Singapore shares posted a third straight day of gains, to reach their highest level in three weeks, but trading was light ahead of a key Federal Reserve speech.
The Straits Times Index closed 7.36 points or 0.26 per cent higher at 2,876.93, the best finish since the start of August. But the uptick was achieved in a slow session with just 698.2 million shares worth $654.2 million traded across the market.
Some investors remained wary of what Fed chairman Janet Yellen may signal in her speech after the market close tonight. The STI was choppy all day, range-bound between 2,865 and 2,879. Elsewhere, Asian bourses were mixed. Shanghai slid 0.57 per cent, Hong Kong fell 0.03 per cent, Tokyo was off 0.25 per cent. This followed a 0.35 per cent drop on Wall Street overnight.
Amid the lacklustre outing across the region, the Singapore market's modest gain was looked upon with little enthusiasm, as analysts pointed to strong economic headwinds in the longer term.
"The Singapore equity market has subsequently relapsed after an earlier bounce in 2016. The equity market has underperformed MSCI World since mid-2015… We remain bearish (on Singapore) within our global asset allocation," Jefferies analysts said in a note yesterday.
Still, 14 STI components rose, including all three local banks. United Overseas Bank rose 20 cents or 1.12 per cent to $18.08, OCBC closed up four cents or 0.46 per cent at $8.67, and DBS Group Holdings put on six cents or 0.39 per cent to $15.27.
Some market interest is returning to the banking stocks. OCBC and UOB both gained over 2 per cent in the past two days, while DBS rose 1.8 per cent in the same period.
Singapore Press Holdings closed four cents or 1.05 per cent higher at $3.86, and Thai Beverage rose one cent or 1.01 per cent to $1 with 15.4 million shares done.
Meanwhile, Golden Agri-Resources fell further, off one cent or 2.74 per cent to 35.5 cents, on 25.1 million shares done. Global Logistic Properties pared 2.5 cents or 1.30 per cent to $1.895. Sembcorp Marine was down 1.5 cents or 1.12 per cent to $1.32, while Keppel Corp was off one cent or 0.19 per cent to $5.39.
OCBC analyst Low Pei Han maintained her neutral view on the overall oil and gas sector, cautioning about tough times ahead for operators along the whole value chain. "Order flow has dwindled and is likely to remain so until oil prices show signs of a sustained recovery.
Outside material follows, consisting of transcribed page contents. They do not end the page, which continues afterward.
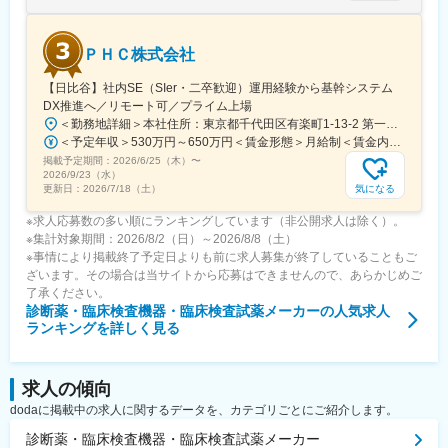
能です。
変更の範囲：会社の定める業務
ＰＨＣ株式会社
【日比谷】社内SE（SIer・二卒歓迎）運用経験から基幹システム
DX推進へ／リモート可／プライム上場
＜勤務地詳細＞本社住所：東京都千代田区有楽町1-13-2 第一生命日比谷ファースト15F受動喫煙対策：屋内全面禁煙変更の範囲：会社の定める事業所（リモートワーク含む）
＜予定年収＞530万円～650万円＜賃金形態＞月給制＜賃金内訳＞月額（基本給）：284,000円～345,000円＜月給＞284,000円～345,000円＜昇給有無＞有＜残業手当＞有＜給与補足＞※当社給与規定により、経験・スキル等を考慮した上で決定いたします。賃金はあくまでも目安の金額であり、選考を通じて上下する可能性があります。月給(月額)は固定手当を含めた表記です。
掲載予定期間：
2026/6/25（木）
〜
2026/9/23（水）
気になる
更新日：
2026/7/18（土）
※求人応募数の多い順にランキングしています（非公開求人は除く）。
※集計対象期間：2026/8/2（日）～2026/8/8（土）
※事情により掲載終了予定日よりも前に求人募集が終了していることもご
ざいます。その場合は当サイトから応募はできませんので、あらかじめご
了承ください。
診断薬・臨床検査機器・臨床検査試薬メーカー
の人気求人
ランキングを詳しく見る
求人の傾向
dodaに掲載中の求人に関するデータを、カテゴリごとにご紹介します。
診断薬・臨床検査機器・臨床検査試薬メーカー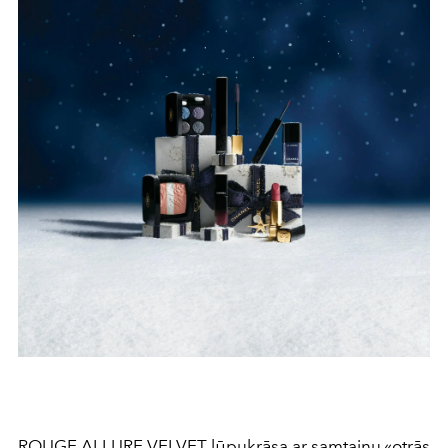
ROUGE ALLURE VELVET lūpukrāsa ar samtainu «otrās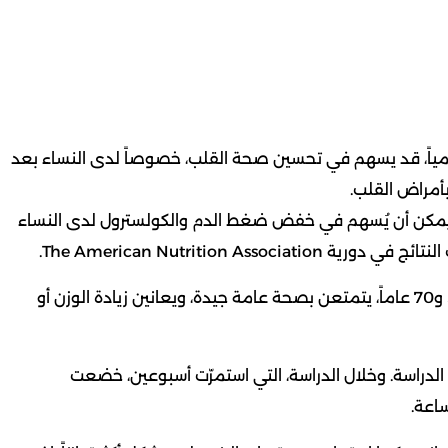
يومياً، قد يسهم في تحسين صحة القلب، خصوصاً لدى النساء بعد
بأمراض القلب.
جو يمكن أن يُسهم في خفض ضغط الدم والكولسترول لدى النساء
The American Nutrition A.
وشملت الدراسة الجديدة 24 امرأة، تتراوح أعمارهن بين 50 و70 عاماً، يتمتعن بصحة عامة جيدة، ويعانين زيادة الوزن أو
الدراسة. وخلال الدراسة، التي استمرّت أسبوعين، خضعت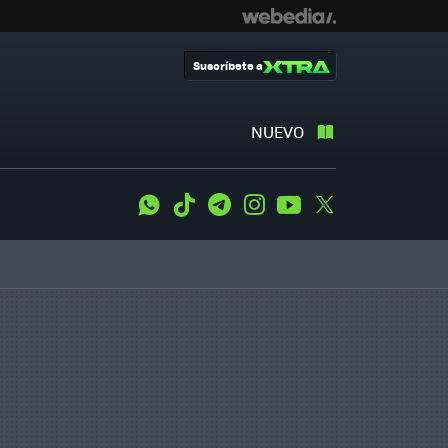
Suscríbete a
NUEVO
WhatsApp
Tiktok
Telegram
Instagram
Youtube
Twitter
Confidence has to come back to oil and gas companies, which will then award projects, benefiting companies lower down the value chain," she said in a note yesterday.
Outside the STI, healthcare facility operator International Healthway Corp rose 0.2 cent or 5.26 per cent to four cents. But others in the healthcare segment did not fare as well, with Singapore O&G dropping two cents or 1.68 per cent to $1.17, as Raffles Medical Group pared half a cent or 0.33 per cent to $1.505.